Nucleic acids separated by gel electrophoresis are commonly detected within the gel matrix with ethidium bromide staining, followed by gel irradiation with ultraviolet (UV) light. When the separated nucleic acids are to be recovered for further characterization or use, this methodology is unsuitable (i) because a significant number of chemical lesions to the nucleic acid molecules are caused, heavily compromising their biological activity, and (ii) because of health hazards due to accumulative direct contact with ethidium bromide and exposure to UV-light. As an alternative, for preparative purposes, a new nontoxic detection method employing zinc and imidazole salts is described. After electrophoresis, the gel is first washed in distilled water to substantially remove remaining electrophoresis reagents, then incubated in 40 mM zinc sulfate for 10 min to allow binding of Zn2+ to the DNA, and subsequently washed with distilled water to remove unbound Zn2+ from gel regions devoid of DNA. On soaking in 0.2 M imidazole for a few minutes, zinc-DNA complexes are visualized as deep-white (positive) stained bands against a slightly opaque background.
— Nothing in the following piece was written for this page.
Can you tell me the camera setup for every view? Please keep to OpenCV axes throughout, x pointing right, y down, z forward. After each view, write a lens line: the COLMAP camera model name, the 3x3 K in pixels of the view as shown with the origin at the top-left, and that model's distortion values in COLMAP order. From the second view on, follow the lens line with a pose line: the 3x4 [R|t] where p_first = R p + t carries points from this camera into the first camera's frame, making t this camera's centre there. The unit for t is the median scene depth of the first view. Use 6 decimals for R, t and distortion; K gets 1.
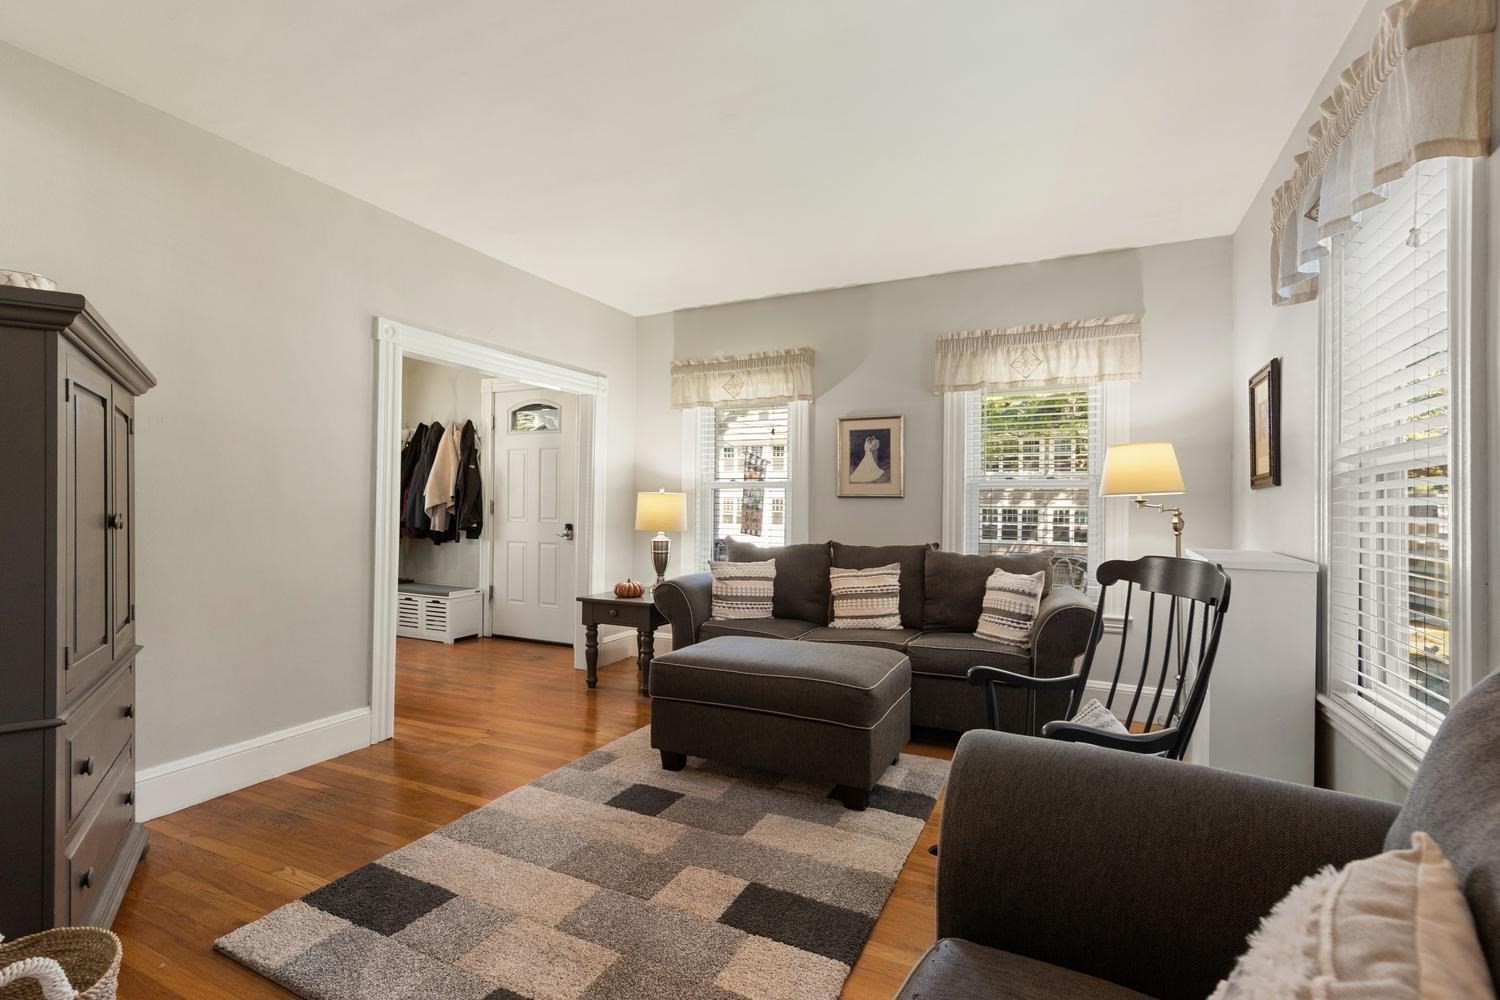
lens RADIAL K [[686.2, 0, 739.3], [0, 686.2, 499.6], [0, 0, 1]] dist [0.005546, -0.000718]
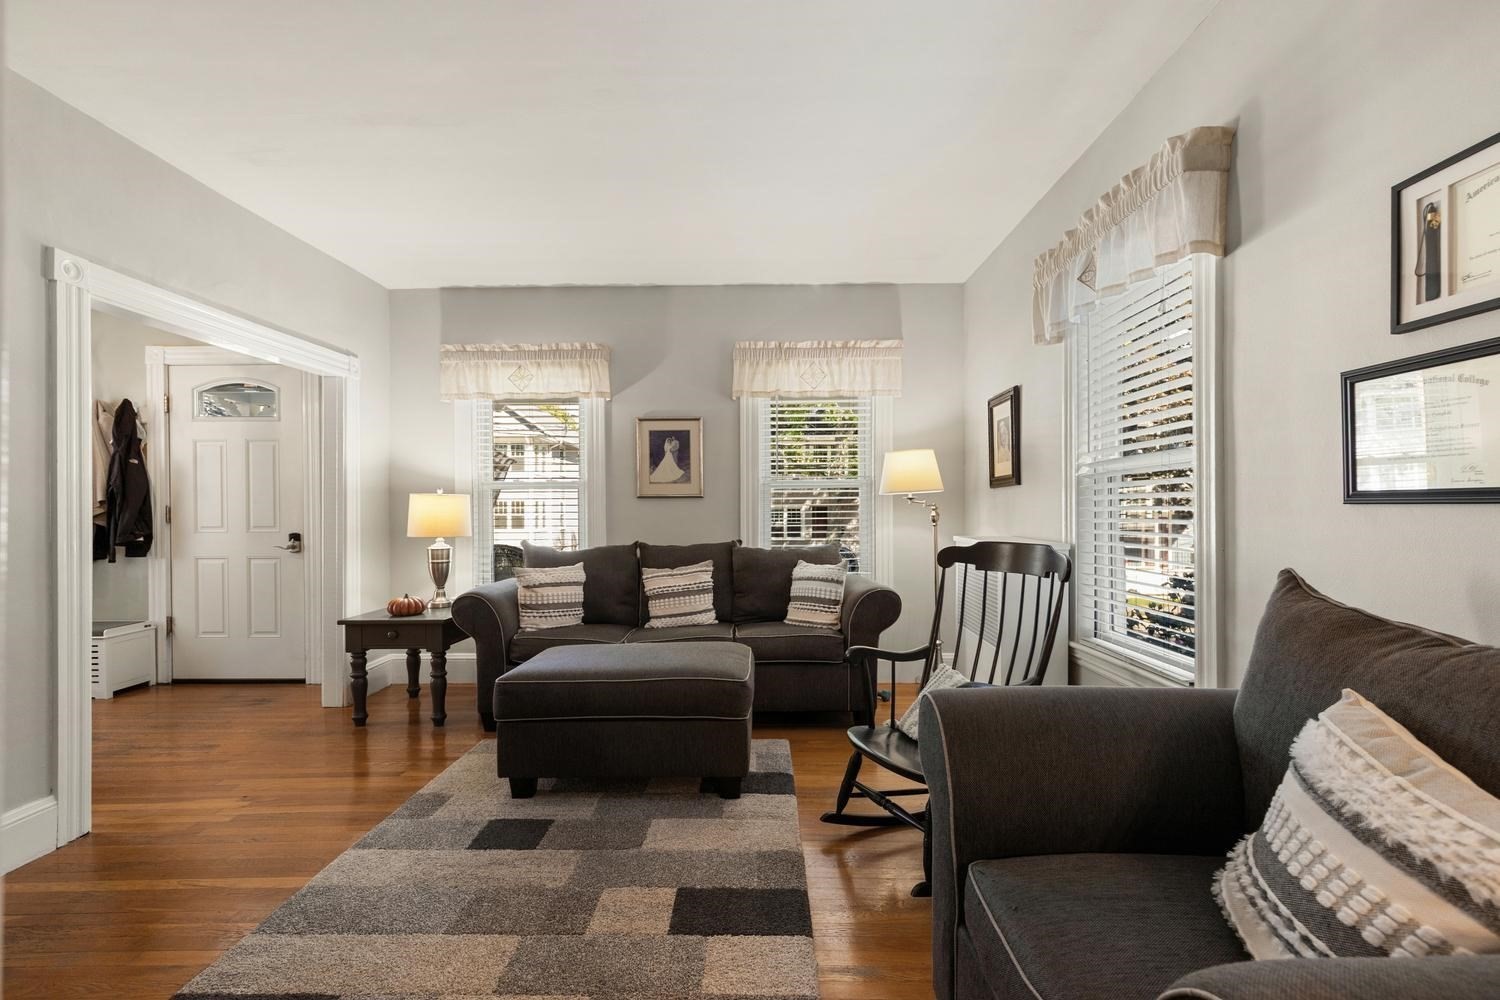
lens RADIAL K [[686.2, 0, 746.0], [0, 686.2, 511.9], [0, 0, 1]] dist [0.005546, -0.000718]
pose [[0.903328, -0.017352, 0.428600, -0.169002], [0.010566, 0.999778, 0.018208, 0.001154], [-0.428821, -0.011919, 0.903311, 0.042371]]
The sensitivity is similar to that of ethidium bromide. Gels can be kept in distilled water for months without loss of staining. After zinc chelation, e.g. with EDTA, it is feasible to quantitatively recover chemically intact and biologically active DNA from the gels, as shown by reelectrophoresis and transformation experiments.

Negative staining with zinc-imidazole of gel electrophoresis-separated nucleic acids.

Zinc and imidazole salts were applied for the detection of nucleic acids on either polyacrylamide of agarose gels. After electrophoresis, polyacrylamide gels are washed in distilled water to remove most of the residual electrophoresis reagents, then incubated in 10 mM zinc sulfate for 10 min, and subsequently immersed in 0.2 M imidazole for 3 min. As a result, zinc salts precipitate on the gel surface, except in the positions occupied by nucleic acids, which appear as transparent, colorless bands. Staining of nucleic acids on agarose gels can be performed by incubation in 40 mM zinc sulfate for 10 min, followed by immersion in 0.2 M imidazole for 5 min to form a deep white-stained background. On soaking in 2 M imidazole for 45 min, the imidazole-induced zinc precipitate is removed from the positions were nucleic acids are located resulting in a negative image of colorless and transparent nucleic acid bands against a white background. The sensitivity of this stain ranges from 5 to 7 ng/band for small (from 1 to 0.2 kbp) DNA, from 7.8 to 13 ng/band for different 22-base oligonucleotides, from 62 to 125 ng/band for large (from 20 to 2 kbp) DNA, and is 1 microgram/band for human peripheral-blood monocyte RNA. After chelation of zinc with EDTA, the nucleic acids can be quantitatively recovered from the gel. The principal advantage of this technique over ethidium bromide staining is evident for preparative purposes. Using zinc-imidazole in the detection of purified pBACIB.1 (2.8 kbp) plasmid DNA and anti-HBsAg single chain Fv antibody fragment (0.7 kbp) DNA, followed by elution from gel slices, ligation and transformation of competent E. coli XL-1 Blue cells, the number of transformants notably increased from 280 (obtained with conventional ethidium bromide staining plus UV-irradiation at 312 nm) to 10,000.